Why would we consider dutasteride as a topical therapy for AGA?

Oral dutasteride has a proven track record of success when it comes to improving hair growth, hair density, and scalp coverage in AGA. In clinical trials, dutasteride performed better than finasteride in hair regrowth and lowering DHT. In addition, significant type 1 5AR activity has been identified in the scalp. [Bayne 1999] Multiple clinical studies report a significantly positive response from injectable dutasteride in the scalp using a mesotherapy approach.


Should I Switch To Topical Dutasteride?

While peer-reviewed published research on topical dutasteride has been minimal, there are a number of published clinical trial reports of the use of dutasteride on the scalp. Most of these studies are focused on the superficial injection of dutasteride into the scalp using a mesotherapy approach. If we look at these clinical trials we see improved hair counts, reduced hair loss, and improvements in scalp coverage with a good safety profile. [Reguero-Del Cura 2020]


How do I use Topical Dutasteride?


Although there has been some discussion about topical dutasteride [https://www.hairlosscure2020.com/topical-dutasteride-for-hair-loss/], unfortunately, a lack of clinical trials and scientific studies regarding topical dutasteride has left us with more questions than answers regarding the ideal dose or concentration and frequency of use (twice daily, once daily, twice weekly, etc).

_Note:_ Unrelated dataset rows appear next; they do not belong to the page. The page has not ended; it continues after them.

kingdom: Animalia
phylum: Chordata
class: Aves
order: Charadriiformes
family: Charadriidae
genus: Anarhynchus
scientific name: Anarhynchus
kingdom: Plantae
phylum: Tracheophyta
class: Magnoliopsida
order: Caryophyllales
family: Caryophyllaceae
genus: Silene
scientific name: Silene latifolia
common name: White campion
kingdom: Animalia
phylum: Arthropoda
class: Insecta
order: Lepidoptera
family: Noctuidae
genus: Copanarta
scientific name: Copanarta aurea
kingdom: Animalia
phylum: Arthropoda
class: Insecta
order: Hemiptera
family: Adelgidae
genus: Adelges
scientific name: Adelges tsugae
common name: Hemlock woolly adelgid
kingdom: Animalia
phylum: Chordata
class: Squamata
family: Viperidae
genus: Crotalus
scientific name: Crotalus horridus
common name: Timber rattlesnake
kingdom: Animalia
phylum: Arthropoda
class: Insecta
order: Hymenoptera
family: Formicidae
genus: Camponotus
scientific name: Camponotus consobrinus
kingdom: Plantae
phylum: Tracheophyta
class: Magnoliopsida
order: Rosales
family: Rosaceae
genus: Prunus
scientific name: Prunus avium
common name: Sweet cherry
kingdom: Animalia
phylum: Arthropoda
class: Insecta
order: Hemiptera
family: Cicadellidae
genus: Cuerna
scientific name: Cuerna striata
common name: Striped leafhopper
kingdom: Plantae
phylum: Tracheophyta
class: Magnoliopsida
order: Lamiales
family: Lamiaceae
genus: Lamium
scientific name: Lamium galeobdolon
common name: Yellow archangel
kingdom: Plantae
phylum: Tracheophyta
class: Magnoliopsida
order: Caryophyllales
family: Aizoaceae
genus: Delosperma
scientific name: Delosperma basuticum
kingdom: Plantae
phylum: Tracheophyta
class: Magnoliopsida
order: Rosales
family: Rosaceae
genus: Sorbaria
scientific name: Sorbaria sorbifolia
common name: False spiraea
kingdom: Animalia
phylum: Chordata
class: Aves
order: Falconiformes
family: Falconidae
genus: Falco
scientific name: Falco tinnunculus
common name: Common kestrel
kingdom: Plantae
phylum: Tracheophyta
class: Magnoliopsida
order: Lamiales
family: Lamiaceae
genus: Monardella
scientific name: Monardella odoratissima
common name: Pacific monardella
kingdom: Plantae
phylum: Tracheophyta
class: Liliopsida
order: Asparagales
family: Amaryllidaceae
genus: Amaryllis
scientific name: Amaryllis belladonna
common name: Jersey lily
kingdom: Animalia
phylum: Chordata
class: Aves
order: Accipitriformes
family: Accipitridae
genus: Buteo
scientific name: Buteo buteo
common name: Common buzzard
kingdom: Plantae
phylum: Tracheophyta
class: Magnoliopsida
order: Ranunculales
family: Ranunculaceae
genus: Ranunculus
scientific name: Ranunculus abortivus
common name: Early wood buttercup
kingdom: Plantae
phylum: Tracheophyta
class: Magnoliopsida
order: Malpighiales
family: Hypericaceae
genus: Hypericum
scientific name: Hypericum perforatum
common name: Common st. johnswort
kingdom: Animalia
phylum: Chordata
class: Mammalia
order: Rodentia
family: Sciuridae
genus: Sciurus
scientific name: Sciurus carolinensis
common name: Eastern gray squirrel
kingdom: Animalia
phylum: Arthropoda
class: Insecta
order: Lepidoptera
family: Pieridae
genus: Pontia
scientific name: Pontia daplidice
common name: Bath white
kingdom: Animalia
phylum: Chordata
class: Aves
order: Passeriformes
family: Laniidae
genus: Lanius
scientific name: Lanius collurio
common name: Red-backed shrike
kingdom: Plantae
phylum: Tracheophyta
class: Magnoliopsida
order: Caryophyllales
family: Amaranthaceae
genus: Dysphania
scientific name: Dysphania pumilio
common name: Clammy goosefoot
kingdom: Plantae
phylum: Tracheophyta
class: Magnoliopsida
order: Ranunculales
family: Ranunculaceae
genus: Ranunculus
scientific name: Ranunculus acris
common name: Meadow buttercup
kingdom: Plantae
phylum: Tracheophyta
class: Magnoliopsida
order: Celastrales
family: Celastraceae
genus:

The pharmacology and pharmacokinetics of dutasteride suggest that daily dosing may not be required. However, keep in mind the majority of studies on oral dutasteride and its effectiveness in BPH and AGA were done using daily dosing.  

Unlike finasteride, which has a relatively short half-life (5-7 hours), dutasteride has a much longer half-life which increases with age: (approximately 170 hours in men aged 20 to 49 years, approximately 260 hours in men aged 50 to 69 years, and approximately 300 hours in men older than 70 years) which means once a steady-state has been developed in the body and tissues, infrequent dosing (every other day, twice a week, once a week, etc.) may be adequate.